Experts say if AI superintelligence is possible to achieve, it could transform commerce by enabling hyper-efficient optimization of business operations and unprecedented personalization of customer experiences. The technological leap may also alter labor markets and economic structures, presenting opportunities and challenges for businesses, workers and policymakers.

“I’m pretty certain superintelligence will displace most jobs, and not just white-collar but blue-collar jobs as well,” Brandon Da Silva, CEO of ArenaX Labs, a platform for developing AI-driven online gaming experiences, told PYMNTS.

What Is Superintelligence?

Artificial superintelligence (ASI) refers to AI systems that surpass human cognitive abilities across all domains. This represents a leap beyond current AI capabilities and even hypothetical artificial general intelligence (AGI), which aims to match human-level intelligence.

In a blog post titled “The Intelligence Age,” Altman, the AI pioneer whose company created ChatGPT, expressed optimism about artificial intelligence’s potential to revolutionize human capabilities. He said he envisions a future where AI assists in accomplishing previously unimaginable feats.

“[W]e’ll soon be able to work with AI that helps us accomplish much more than we ever could without AI; eventually we can each have a personal AI team, full of virtual experts in different areas, working together to create almost anything we can imagine,” Altman said. “Our children will have virtual tutors who can provide personalized instruction in any subject, in any language, and at whatever pace they need. We can imagine similar ideas for better healthcare, the ability to create any kind of software someone can imagine, and much more.”
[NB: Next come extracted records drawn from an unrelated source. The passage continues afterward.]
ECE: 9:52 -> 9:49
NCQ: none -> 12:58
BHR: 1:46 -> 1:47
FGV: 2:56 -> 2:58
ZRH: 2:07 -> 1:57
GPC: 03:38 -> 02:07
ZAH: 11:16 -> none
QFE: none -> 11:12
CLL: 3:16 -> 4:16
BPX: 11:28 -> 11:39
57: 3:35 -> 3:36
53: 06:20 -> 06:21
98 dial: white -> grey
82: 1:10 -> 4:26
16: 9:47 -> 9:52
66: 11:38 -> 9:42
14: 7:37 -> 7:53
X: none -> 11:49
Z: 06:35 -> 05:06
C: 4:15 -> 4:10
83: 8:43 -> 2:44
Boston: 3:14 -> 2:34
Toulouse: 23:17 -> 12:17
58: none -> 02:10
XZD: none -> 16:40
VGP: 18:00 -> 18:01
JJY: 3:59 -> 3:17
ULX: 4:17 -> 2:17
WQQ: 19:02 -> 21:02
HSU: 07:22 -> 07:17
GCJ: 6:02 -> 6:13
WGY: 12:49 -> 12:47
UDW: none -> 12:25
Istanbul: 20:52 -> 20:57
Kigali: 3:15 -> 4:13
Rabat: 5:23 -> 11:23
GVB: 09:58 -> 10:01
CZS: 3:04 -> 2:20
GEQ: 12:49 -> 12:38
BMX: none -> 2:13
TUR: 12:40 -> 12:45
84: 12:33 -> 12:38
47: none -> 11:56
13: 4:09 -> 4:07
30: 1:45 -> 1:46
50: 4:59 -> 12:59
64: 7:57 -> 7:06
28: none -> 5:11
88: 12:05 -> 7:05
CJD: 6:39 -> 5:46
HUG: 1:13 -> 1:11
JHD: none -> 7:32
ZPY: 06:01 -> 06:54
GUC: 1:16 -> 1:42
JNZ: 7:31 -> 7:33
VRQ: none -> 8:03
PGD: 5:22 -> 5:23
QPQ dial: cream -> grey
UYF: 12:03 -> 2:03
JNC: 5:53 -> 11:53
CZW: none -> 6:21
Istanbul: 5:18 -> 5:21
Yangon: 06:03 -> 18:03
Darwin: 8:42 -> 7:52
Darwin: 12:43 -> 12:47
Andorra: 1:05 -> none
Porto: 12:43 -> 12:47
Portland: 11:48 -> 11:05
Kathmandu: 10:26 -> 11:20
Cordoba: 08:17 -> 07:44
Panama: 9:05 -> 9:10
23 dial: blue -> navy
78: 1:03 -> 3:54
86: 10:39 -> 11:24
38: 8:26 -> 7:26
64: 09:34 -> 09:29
The blog post also addressed the future of superintelligence.

“It is possible that we will have superintelligence in a few thousand days (!); it may take longer, but I’m confident we’ll get there,” he said.

Wharton professor Ethan Mollick authored the book “Co-Intelligence: Living and Working with AI.”

“If AGI is achievable, the very first people who will know it will be traders who will suddenly find all of their good strategies & trades don’t work anymore, and that an unknown firm is on the winning side of all of them,” he posted on social platform X Tuesday (Sept. 24).

However, Meta Vice President and Chief AI Scientist Yann LeCun said superintelligent AI is still decades away, CNBC reported last year. He said current language models lack basic understanding despite massive training data.

Job Market Upheaval

To superintelligence boosters, AI could inevitably perform even highly skilled and creative jobs traditionally reserved for humans.

“To have super intelligence, you’ll have solved robotics, and you’ll be able to do a lot of the things, like, for example, create artificial firefighters,” Da Silva said.

Matt McMullen, chief operating officer of Realbotix, a company specializing in AI-driven robotics, offered a different perspective.

“It will likely do both,” McMullen told PYMNTS, referring to job automation and creation. He pointed to historical precedents of technological revolutions creating new opportunities alongside disruption.

Novel career paths are expected to emerge from ASI development.

“From the hardware to the software systems needed to advance the tech, there will be new places for people to be part of these advances,” McMullen said.

Specific examples include “new roles in AI maintenance, ethics oversight and human-AI collaboration,” he said.

Both executives agreed that access to superintelligence could be an advantage to some businesses.

“If there’s any one company hoarding it, then they will just dominate the industry because they’re going to be able just to deploy many instances of this thing and have almost infinite resources to build and deploy whatever they want,” Da Silva said.

McMullen compared past technological shifts to the digital revolution.

“Consider when digital music began to eclipse analog music,” he said. “Inevitably, the digital revolution was one that couldn’t be avoided in the world of music.”

He predicted that “businesses that quickly adopt superintelligence may gain significant advantages in efficiency and innovation, potentially disrupting entire industries.”